● **Excerpt to read**
Ask from inside: docker exec <container> curl -s ipconfig.io — and on any normal setup the answer is your host's public IP, because containers don't have one of their own: they egress through the host's connection via NAT. The 172.17.x.x address everyone finds first in docker inspect is real but internal — a bridge-network address that never leaves the machine. This guide sorts the three address layers and the cases where the inside-view answer genuinely differs.

Maintained by the ipconfig.io team · Reviewed 1 July 2026

The one-liners

bash
# From inside a running container:
docker exec mycontainer curl -s ipconfig.io

# As a one-off probe:
docker run --rm curlimages/curl -s ipconfig.io

# The full record — whose network, which country:
docker exec mycontainer curl -s ipconfig.io/json

Compare with curl -s ipconfig.io on the host itself. Matching answers (the overwhelmingly common case) confirm the container rides the host's egress.

● **Work item**
Continue the guide on a Docker container's public IP address from the point where it stops.

● **Input data**
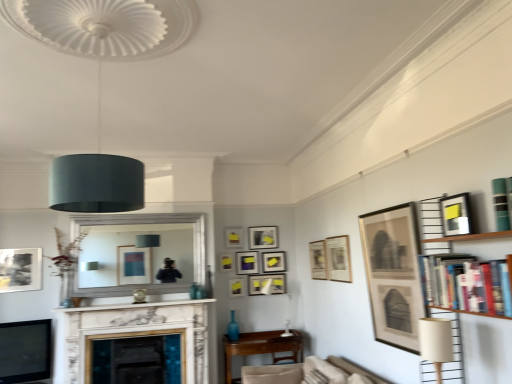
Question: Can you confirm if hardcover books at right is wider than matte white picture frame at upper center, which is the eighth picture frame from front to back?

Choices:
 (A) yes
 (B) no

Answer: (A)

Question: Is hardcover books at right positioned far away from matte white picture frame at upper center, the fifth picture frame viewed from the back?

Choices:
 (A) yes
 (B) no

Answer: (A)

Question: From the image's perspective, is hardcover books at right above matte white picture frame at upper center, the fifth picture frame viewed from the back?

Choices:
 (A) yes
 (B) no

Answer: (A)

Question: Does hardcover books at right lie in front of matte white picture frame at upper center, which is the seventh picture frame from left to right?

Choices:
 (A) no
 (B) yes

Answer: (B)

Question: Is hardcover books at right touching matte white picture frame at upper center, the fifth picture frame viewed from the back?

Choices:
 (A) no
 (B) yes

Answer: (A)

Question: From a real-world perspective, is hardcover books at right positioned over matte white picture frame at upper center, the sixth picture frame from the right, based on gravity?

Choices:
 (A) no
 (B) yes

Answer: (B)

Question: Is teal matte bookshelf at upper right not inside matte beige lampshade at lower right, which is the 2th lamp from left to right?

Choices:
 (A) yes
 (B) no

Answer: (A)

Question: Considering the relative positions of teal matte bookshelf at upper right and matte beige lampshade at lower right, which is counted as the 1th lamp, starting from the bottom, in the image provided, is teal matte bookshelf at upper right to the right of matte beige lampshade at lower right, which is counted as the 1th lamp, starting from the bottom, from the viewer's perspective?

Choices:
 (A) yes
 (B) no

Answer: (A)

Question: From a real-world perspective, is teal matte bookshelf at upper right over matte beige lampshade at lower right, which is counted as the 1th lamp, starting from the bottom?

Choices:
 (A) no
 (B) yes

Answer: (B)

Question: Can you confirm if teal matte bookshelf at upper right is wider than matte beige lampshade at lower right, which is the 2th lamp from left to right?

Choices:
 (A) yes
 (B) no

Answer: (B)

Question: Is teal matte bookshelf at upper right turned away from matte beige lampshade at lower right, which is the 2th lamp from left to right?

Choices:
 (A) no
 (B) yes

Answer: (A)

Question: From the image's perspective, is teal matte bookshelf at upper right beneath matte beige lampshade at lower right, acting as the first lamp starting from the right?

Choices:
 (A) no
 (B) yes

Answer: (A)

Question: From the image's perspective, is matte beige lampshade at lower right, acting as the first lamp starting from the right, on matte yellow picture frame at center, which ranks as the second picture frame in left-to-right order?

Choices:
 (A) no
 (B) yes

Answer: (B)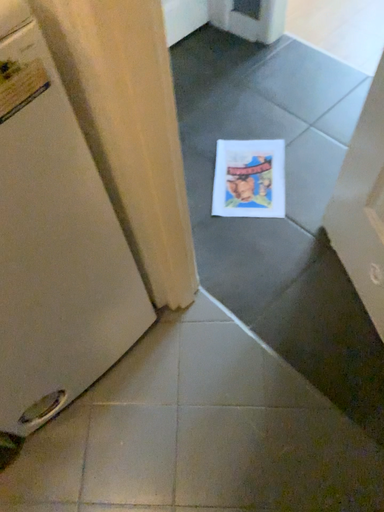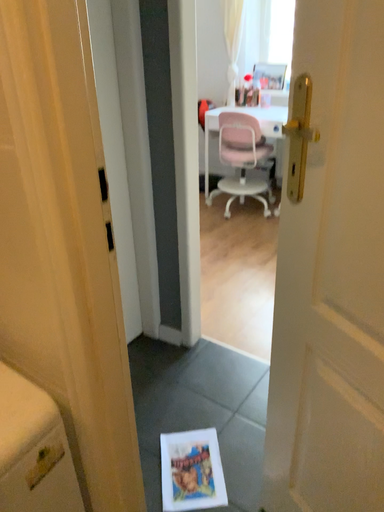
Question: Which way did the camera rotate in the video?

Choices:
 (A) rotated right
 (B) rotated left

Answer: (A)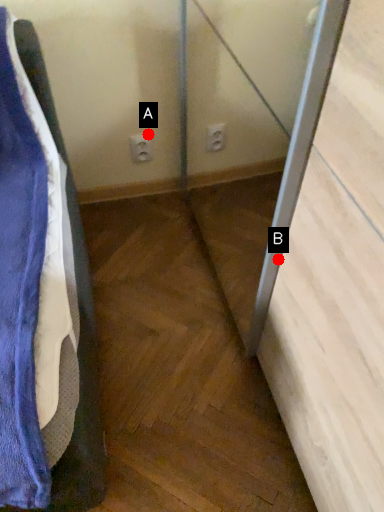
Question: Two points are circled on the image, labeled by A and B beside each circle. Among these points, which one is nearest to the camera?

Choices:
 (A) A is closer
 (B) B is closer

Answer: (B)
==
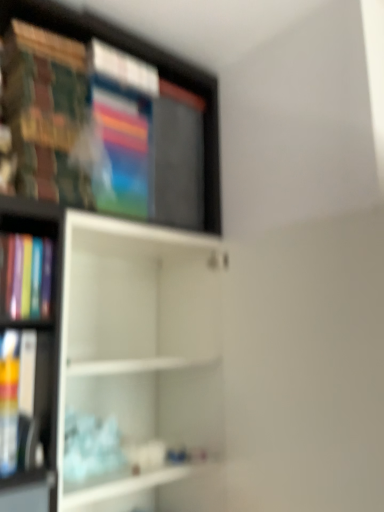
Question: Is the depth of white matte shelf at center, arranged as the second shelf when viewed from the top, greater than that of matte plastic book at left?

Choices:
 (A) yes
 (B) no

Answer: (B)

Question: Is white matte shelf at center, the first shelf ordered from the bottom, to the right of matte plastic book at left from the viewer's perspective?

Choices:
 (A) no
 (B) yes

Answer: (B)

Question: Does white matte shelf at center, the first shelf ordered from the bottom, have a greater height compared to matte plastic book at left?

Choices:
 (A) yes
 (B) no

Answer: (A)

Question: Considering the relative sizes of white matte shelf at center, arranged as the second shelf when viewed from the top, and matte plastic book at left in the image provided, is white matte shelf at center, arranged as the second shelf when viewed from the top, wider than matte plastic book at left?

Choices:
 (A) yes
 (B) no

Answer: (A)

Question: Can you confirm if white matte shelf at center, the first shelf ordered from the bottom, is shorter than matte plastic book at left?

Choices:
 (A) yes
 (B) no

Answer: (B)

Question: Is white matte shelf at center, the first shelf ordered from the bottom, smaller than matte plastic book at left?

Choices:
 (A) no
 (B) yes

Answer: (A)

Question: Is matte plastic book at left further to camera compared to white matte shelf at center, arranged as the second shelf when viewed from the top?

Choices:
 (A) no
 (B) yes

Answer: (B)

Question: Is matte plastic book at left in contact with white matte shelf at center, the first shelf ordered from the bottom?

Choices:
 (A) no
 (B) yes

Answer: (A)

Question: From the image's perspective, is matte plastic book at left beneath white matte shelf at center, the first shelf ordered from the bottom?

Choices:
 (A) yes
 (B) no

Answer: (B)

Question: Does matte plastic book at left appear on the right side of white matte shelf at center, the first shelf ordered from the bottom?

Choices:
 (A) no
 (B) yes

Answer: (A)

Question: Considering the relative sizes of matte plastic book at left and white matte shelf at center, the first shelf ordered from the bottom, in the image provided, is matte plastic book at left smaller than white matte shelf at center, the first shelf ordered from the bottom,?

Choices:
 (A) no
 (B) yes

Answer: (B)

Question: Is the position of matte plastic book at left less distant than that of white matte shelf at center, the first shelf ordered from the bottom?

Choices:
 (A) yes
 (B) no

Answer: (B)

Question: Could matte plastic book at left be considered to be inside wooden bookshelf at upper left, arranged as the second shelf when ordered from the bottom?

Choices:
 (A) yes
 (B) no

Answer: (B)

● **The answer**
Three layers, three addresses

LayerExampleScope
Container on the bridge (docker inspect)172.17.0.2This host only — Docker's own private network
Host on the LAN192.168.1.23Your local network
Public egress (curl ipconfig.io from inside)203.0.113.42What every server sees

Docker's bridge is NAT all the way down: outbound container traffic is rewritten to the host's address (then possibly rewritten again by your router — NAT twice before breakfast). Which explains both classic confusions: inspect shows an address the internet has never heard of, and inbound traffic needs -p port publishing for exactly the reason port forwarding exists at the router — unsolicited connections match nothing in a NAT table. (-p 8080:80 binds on all host interfaces; -p 127.0.0.1:8080:80 keeps it localhost-only.)

When inside ≠ outside

If the container's answer differs from the host's, something is deliberately (or accidentally) routing them apart — and the asn_org field usually names it:

  • A VPN on the host that containers bypass, or (with some clients' split tunneling) the reverse — one of the two is leaking around the tunnel.
  • An outbound proxy configured in the container (HTTP_PROXY env) but not the host — proxy rules apply.
  • Orchestrator egress — Kubernetes pods behind a cloud NAT gateway or egress IP will report the gateway's address, which is the number you actually need for allowlisting (same story as CI runners).
  • --network host removes Docker's layer entirely — the container is the host, network-wise; answers can't differ.

The two-curl comparison — inside vs host — is the whole diagnostic. Whichever address surprised you, its ASN tells you whose network took over.

Frequently asked questions

Container's public IP?docker exec <c> curl -s ipconfig.io — normally the host's public address.

Why is inspect showing 172.17.x? That's the internal bridge address. The public one exists only outside the machine.

Do containers get their own public IP? Not by default — shared host egress. Macvlan/host networking and cloud egress gateways are the deliberate exceptions.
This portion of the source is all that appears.